The work of Ghanaian Ibrahim Mahama, currently having a moment in the art world, was much talked of throughout the VIP opening, as he’s exhibiting a three-part installation across different sites, using ceramic urns in various arrangements to symbolise the before, during and after periods of colonial rule.
Lebanese collaborators Rana Haddad and Pascal Hachem also play with the ceramic urn as a foundational object of civilisation, constructing cylindrical towers whose filigree echoes the surrounding rocks’ erosion patterns, with windows and doorways of unusual proportions and positions rearranging perspective.
Kuwaiti Monira Al Qadiri’s family of bulbous black W.A.B.A.R. sculptures manage to stand out yet fit in, their alien bodies in contrast to the dune on which they sit, somehow not out of place, perhaps because they look like drops of oil. They’re scaled-up versions of real mini meteorite fragments found in the desert that people imagined were charred pearls from a burned city. ‘I wanted to use a permanent material like bronze so maybe people would find them buried in the future and be like, “What is this?”’ she explains. It’s a work about the power of the human imagination, but also about how reality can surpass our wildest fantasies, in that even more exotic than the idea of burned pearls, the tiny black rocks had actually fallen from outer space. ‘I like to seize any opportunity to make public art in the Gulf as we’ve had a long-term problem with that,’ says Al Qadiri, sharing a view held by many in the region’s artistic community. ‘Saudi is exciting now as it’s on the precipice of real change,’ she adds. ‘I don’t know what’s going to happen but I wanted to create something that will outlast any policy changes.’
While Saudi pursues its arts masterplan with the kind of gusto only made possible by its rocket-fuel cocktail of enthusiasm, ambition and eye-wateringly deep funds, this largest economy in the Middle East has the benefit of learning from the trials of its smaller, faster Gulf neighbours.

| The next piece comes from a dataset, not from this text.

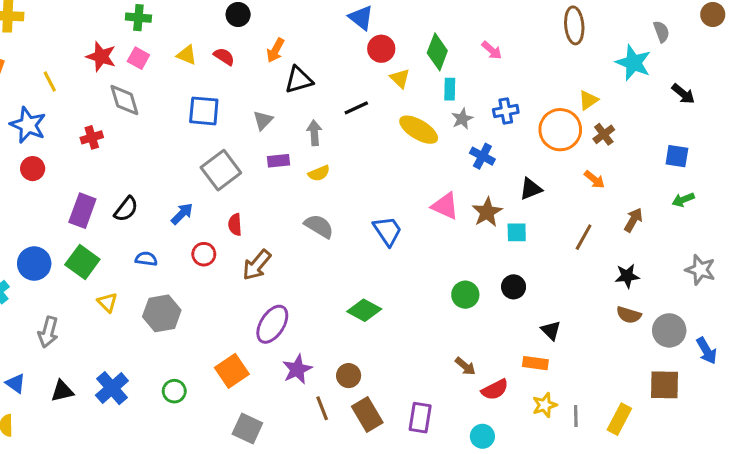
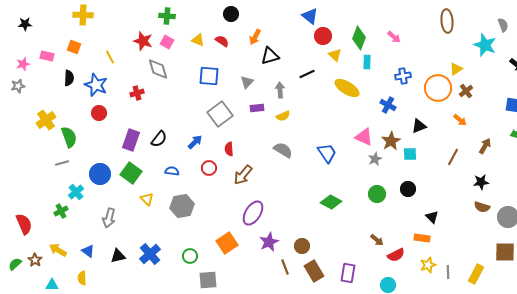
gray star: (462, 119) -> (375, 159), moved
green diamond: (364, 310) -> (331, 202), moved
gray square: (247, 428) -> (208, 280), moved, turned -30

By following the regional mode of drawing on Euro-American experience in the business of culture but applying it to the nation’s specific characteristics of outstanding natural beauty and underemphasised ancient heritage, it has an opportunity to be guided by today’s concerns around sustainable development. The Prince of AlUla is the Saudi Minister of Culture and placemaking AlUla is a keystone in national arts strategy.
Psychologically uplifting and physically challenging, Desert X AlUla 2024 does what being in the desert does best: re-instils appropriate reverence for nature’s grandeur. The timeless human urge to make a mark in such a context while also wanting to honour the environment is land art’s core conundrum, played out in all its micro-drama through every festival artwork.
The most moving of all the commissions is an untitled performance choreographed by British-born artist of German-Indian descent Tino Sehgal. Connecting powerfully with the live experience of the visitor, three performers move animalistically across a slope of fractured shards, harmonising haunting ‘Om’ vocals as they unfurl and approach you. They are strange yet they are you, and vulnerable to the elements; the phenomenology of being human is felt intensely. To preserve its ephemerality, the artist requests his work not be recorded, so witnessing its magic requires making the pilgrimage.